Mi sono state raccontate storie di Billy Paul che ne spiegano lo spirito, sia musicale che imprenditoriale. Sono storie di prima mano che potrebbero sembrare assurde ma che non sorprendono, conoscendo la generazione da cui Paul proviene. Nel suo catalogo solo due sono le canzoni che sono riuscite a sfondare tutte le barriere di pubblico, diventando iconiche e immortali. La prima è ovviamente “Me & Mrs Jones” e la seconda è questa incredibile versione di “Your Song” di Elton John:
La storia narra che Billy Paul avesse un arrangiatore incaricato di cambiare l’arrangiamento di queste due canzoni a ogni esibizione. La logica era: “Se qualcuno viene a vedermi in concerto deve avere un’esperienza unica e dev’essere unica anche se decide di tornare”. Paul pare fosse così bravo nel riconoscere arrangiamenti simili che il licenziamento dell’arrangiatore era una cosa abbastanza normale. Se, durante le prove, sentiva qualcosa di familiare, diceva: “Hai finito le idee, puoi andartene” e ne cercava immediatamente un altro. Questa attenzione all’aspetto performativo mi è tornata in mente in questi giorni, dopo aver rivisto l’intervento, proprio di Elton John, ai Q awards del 2004. Il baronetto del Pop aveva usato parole pesanti per commentare la nomination di Madonna nella categoria “Miglior performance dal vivo”, aggiungendo poi: “Da quando in qua usare il playback è considerata esibizione dal vivo? Scusate ma credo che chi usa il playback in concerti con biglietti da 75 sterline, meriti di essere fucilato”.

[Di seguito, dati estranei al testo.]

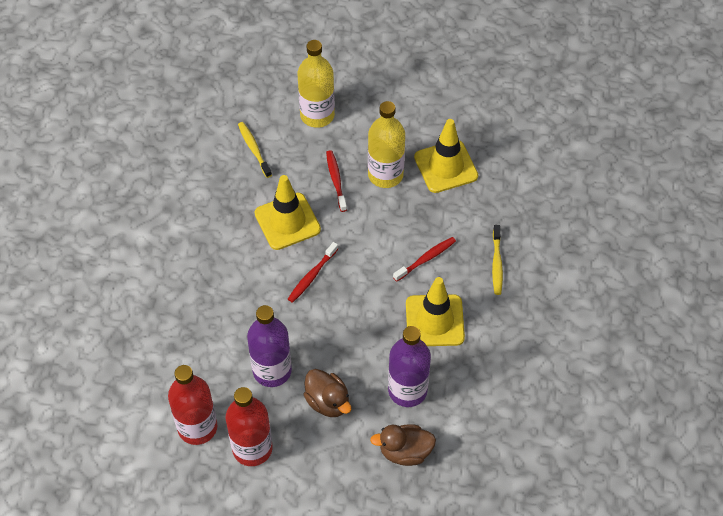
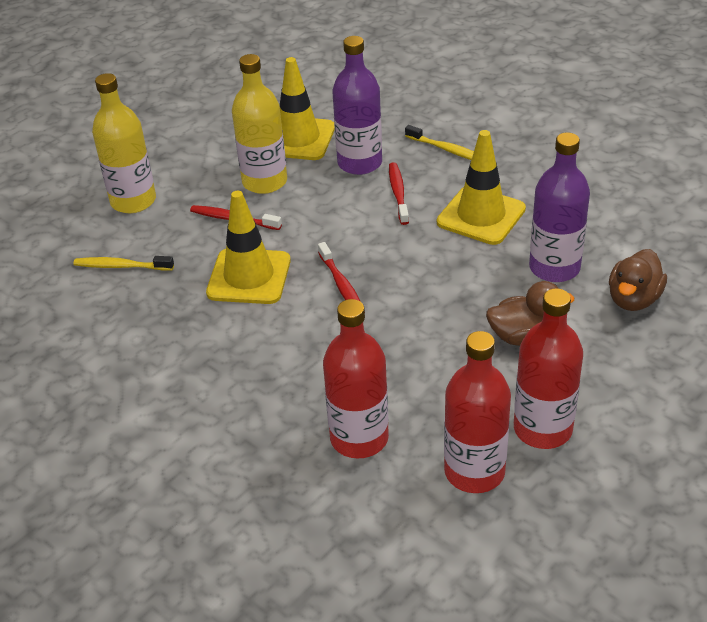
camera: 55 degrees left, 15 degrees down
purple bottle [247,305,292,387] -> purple bottle moved to [332,36,382,175]
none -> red bottle [323,299,389,459]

Uno che i live li fa veri e non finti è sicuramente D’Angelo. Il 14 luglio 2000, all’Auditorium Stravinsky, per la trentaquattresima edizione del Montreux Jazz Festival, aveva portato il “Voodoo Tour”, considerato da molti uno dei migliori tour degli ultimi cinquant’anni.
D’Angelo attingeva tantissimo a James Brown ma il suo era un modo di concepire la musica completamente diverso da quello di molti altri artisti. Questlove, batterista dei Roots, scrisse – nel suo libro “Mo’ Meta Blues: The World According to Questlove” - che durante la composizione del disco il test finale dell’efficacia di una canzone fosse il rallentamento del tempo. “Se la canzone mantiene il groove con 20 bpm in meno, allora è davvero esplosivo. Lo registriamo lento, così poi quando lo suoniamo dal vivo la gente impazzisce e non la smette di ballare. E le diamo un concerto senza pause, senza la possibilità di fermarsi per capire cosa stia succedendo”.
Ho avuto la fortuna di vedere tanti artisti dal vivo in vita mia: D’Angelo tre volte nell’arco di quattro anni, a cavallo della pubblicazione di “Black Messiah” (2014) e posso dirvi questo, per esperienza fatta e vissuta: il talento sul disco è una cosa, quello dal vivo un’altra.
Se non mi credete, ascoltatevi questa versione di “(You Make Me Feel Like) A Natural Woman” di Aretha Franklin, una delle sue ultime esibizioni dal vivo nel 2016, due anni prima della sua scomparsa. Performance realizzata al Kennedy Center di Washington durante la serata celebrativa che ogni anno assegna una medaglia a tutte quelle figure artistiche che hanno dato un contributo significativo e indelebile alla cultura americana. Quell’anno si celebrava Carol King, che scrisse proprio la musica di questo capolavoro che, ammetto senza nessuna paura, mi commuove a ogni visione.